Mme Royal propose une "surveillance populaire" de l'action des élus


LE MONDE 23.10.06

Pour Ségolène Royal, "un projet présidentiel se noue avec le peuple pendant la campagne électorale". Mais déjà la candidate à l'investiture du PS, invitée dimanche 22 octobre à la Cité de la réussite, à la Sorbonne, a son idée sur "la façon dont (elle) entend répondre à la crise démocratique dans le pays" - crise "morale, politique" mais aussi "crise du résultat". Interrogée sur la responsabilité des politiques, Mme Royal a ainsi évoqué l'hypothèse d'une "surveillance populaire" de leur action. "Il n'y a pas d'évaluation au long cours. Or c'est une demande profonde des Français, a-t-elle souligné. C'est pourquoi je pense qu'il faudra clarifier la façon dont les élus pourront rendre compte, à intervalles réguliers, avec des jurys citoyens tirés au sort."
Ces jurys, a précisé Mme Royal, assureraient "une surveillance populaire sur la façon dont les élus remplissent leur mandat par rapport à la satisfaction des besoins, ou par rapport au juste diagnostic des difficultés qui se posent". Cela a-t-il quelque chose à voir avec les comptes rendus de mandat instaurés par Bertrand Delanoë, le maire de Paris ? "Non", répondait Mme Royal à la sortie.
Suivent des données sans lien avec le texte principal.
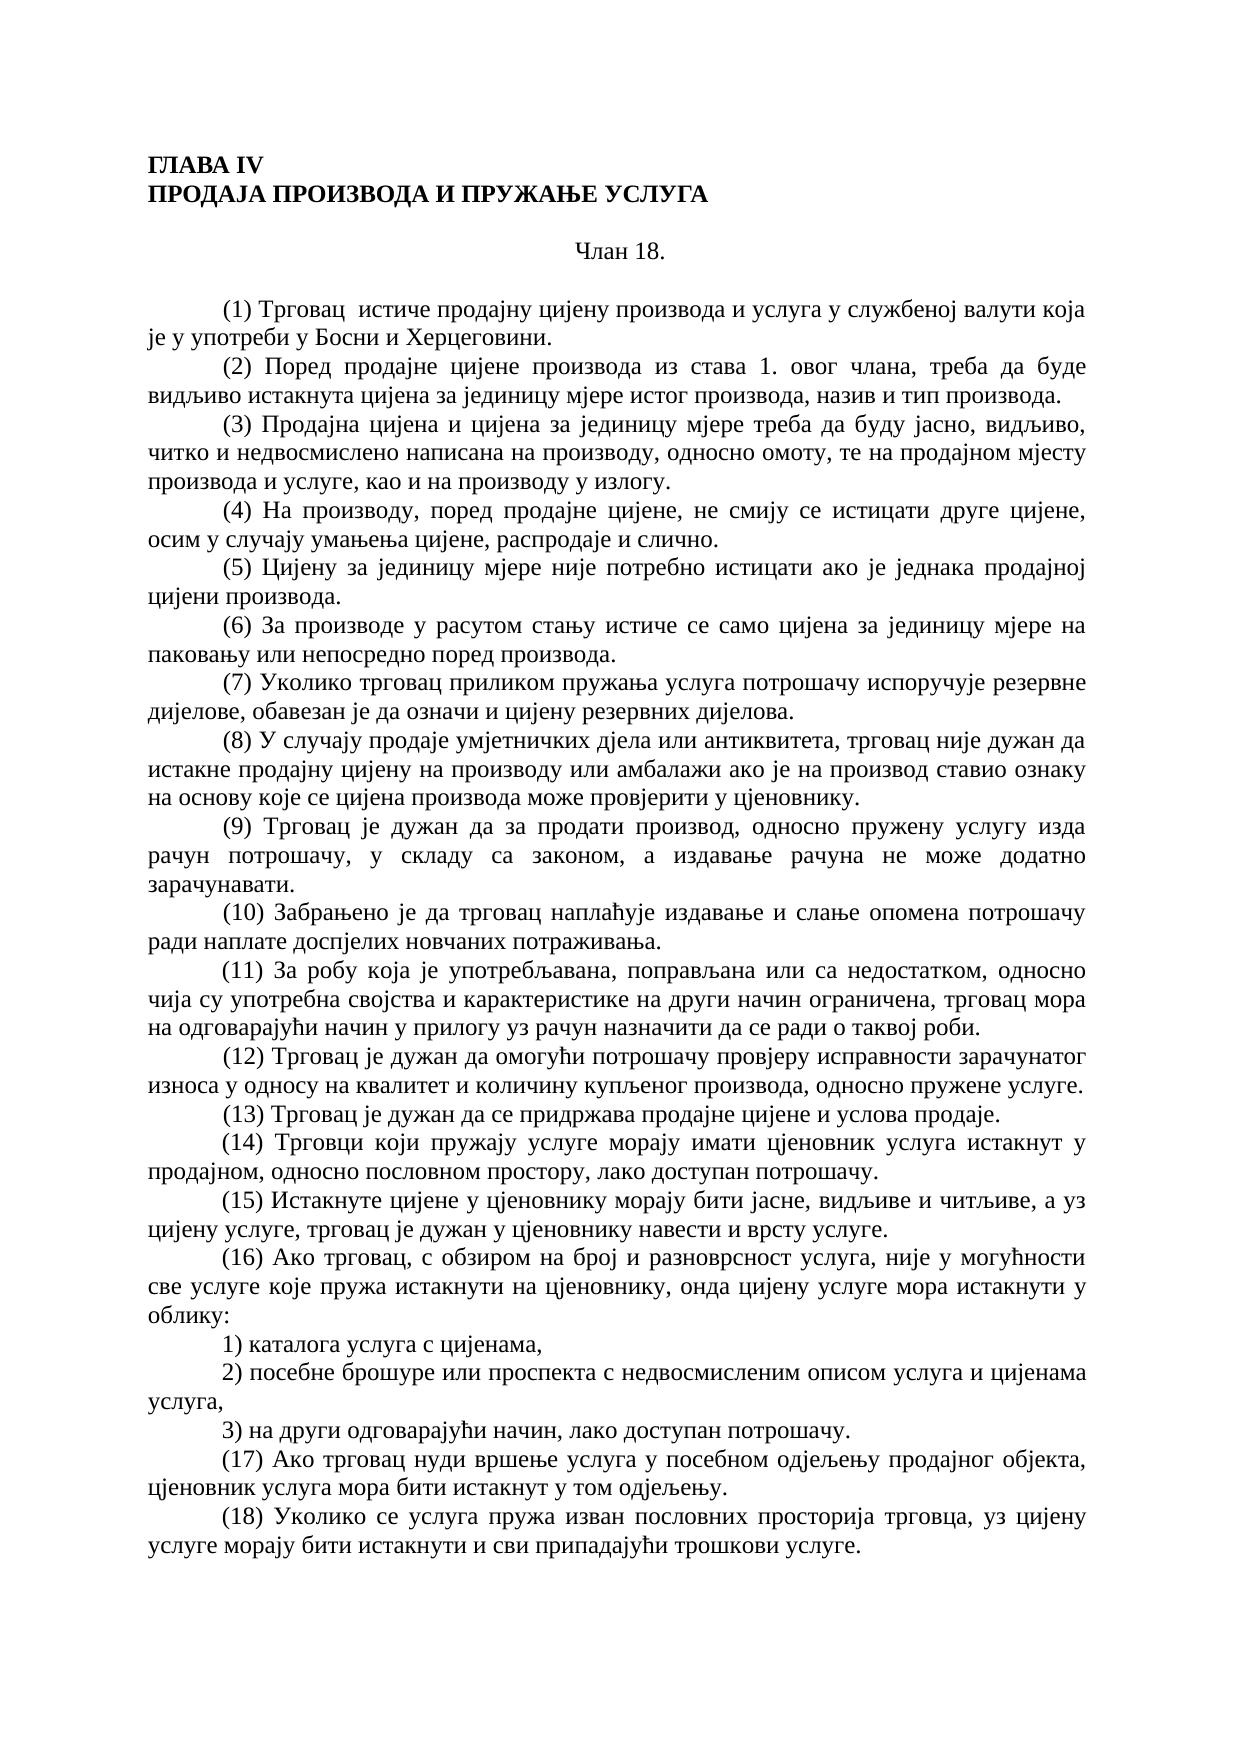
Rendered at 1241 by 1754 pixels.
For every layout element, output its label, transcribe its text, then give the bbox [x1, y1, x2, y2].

text (4) На производу, поред продајне цијене, не смију се истицати друге цијене, осим у случају умањења цијене, распродаје и слично. [148, 495, 1087, 552]
text (9) Трговац је дужан да за продати производ, односно пружену услугу изда рачун потрошачу, у складу са законом, а издавање рачуна не може додатно зарачунавати. [148, 811, 1087, 897]
text (16) Ако трговац, с обзиром на број и разноврсност услуга, није у могућности све услуге које пружа истакнути на цјеновнику, онда цијену услуге мора истакнути у облику: [148, 1242, 1087, 1329]
text (12) Трговац је дужан да омогући потрошачу провјеру исправности зарачунатог износа у односу на квалитет и количину купљеног производа, односно пружене услуге. [148, 1041, 1087, 1099]
text (5) Цијену за јединицу мјере није потребно истицати ако је једнака продајној цијени производа. [148, 552, 1087, 610]
text (17) Ако трговац нуди вршење услуга у посебном одјељењу продајног објекта, цјеновник услуга мора бити истакнут у том одјељењу. [148, 1444, 1087, 1501]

Y aurait-il sanction ? "Pas forcément". Jusqu'à quel niveau de responsabilité s'étendrait ce contrôle citoyen ? "Je n'ai pas réponse à tout", éludait avec le sourire la présidente de la région Poitou-Charentes.

Mme Royal paraît puiser son inspiration dans La République des idées, un forum qui réunit depuis 2001 des intellectuels. Dans un livre paru le 21 septembre intitulé La Contre-démocratie, Pierre Rosanvallon, critique sur la démocratie participative, évoque en effet la création d'"agences citoyennes de notation pour apprécier les actions de certains organismes publics" ou d'"observatoires citoyens". "C'est indéniablement sur ce terrain de l'expertise et de la veille citoyenne que se situe l'un des enjeux essentiels du progrès démocratique", écrit le professeur au Collège de France. Il avait, dans un passé récent, reproché à Mme Royal d'"emprunter" quelques-unes de ses idées. Or, parmi les pistes à explorer citée par M. Rosanvallon figure celle de "citoyens tirés au sort constitués en commission d'enquête".
A la Sorbonne, Mme Royal s'est défendue de vouloir opposer la démocratie participative à la démocratie représentative. "On m'a traitée de populiste", s'est-elle indignée, mais les Français "ne veulent plus être simplement convoqués tous les cinq ans aux urnes". Pour illustrer le "fossé qui s'est établi entre les politiques et le peuple", elle est revenue sur sa déclaration s'abritant derrière l'avis des Français au sujet de l'intégration de la Turquie dans l'Union européenne. "J'ai bien entendu les réactions, a souligné Mme Royal. Mais on ne peut pas dire au peuple Français qu'on va le consulter et puis lui dire qu'il est trop bête et qu'il doit faire comme l'élite lui dit."
"Moi, a-t-elle dit après s'en être prise à M. Sarkozy, le pouvoir, j'en ferai quelque chose et je ne trouverai pas une échappatoire." Parmi les réformes qu'elle promeut figure toujours la décentralisation. Dimanche, elle a pris l'exemple de la construction de centres éducatifs. "L'Etat central n'y arrive pas, n'y arrivera pas", a-t-elle justifié.
Pour le président de la République, comme "pour tous les élus", Mme Royal s'est prononcée pour le non-cumul des mandats et leur limitation dans le temps à deux. Ce point, qui ne figure pas dans le projet du PS, lui a semble-t-il échappé. Car dans la soirée, elle s'est employée à corriger le tir en se déclarant "favorable" à cette limitation uniquement pour l'hôte de l'Elysée.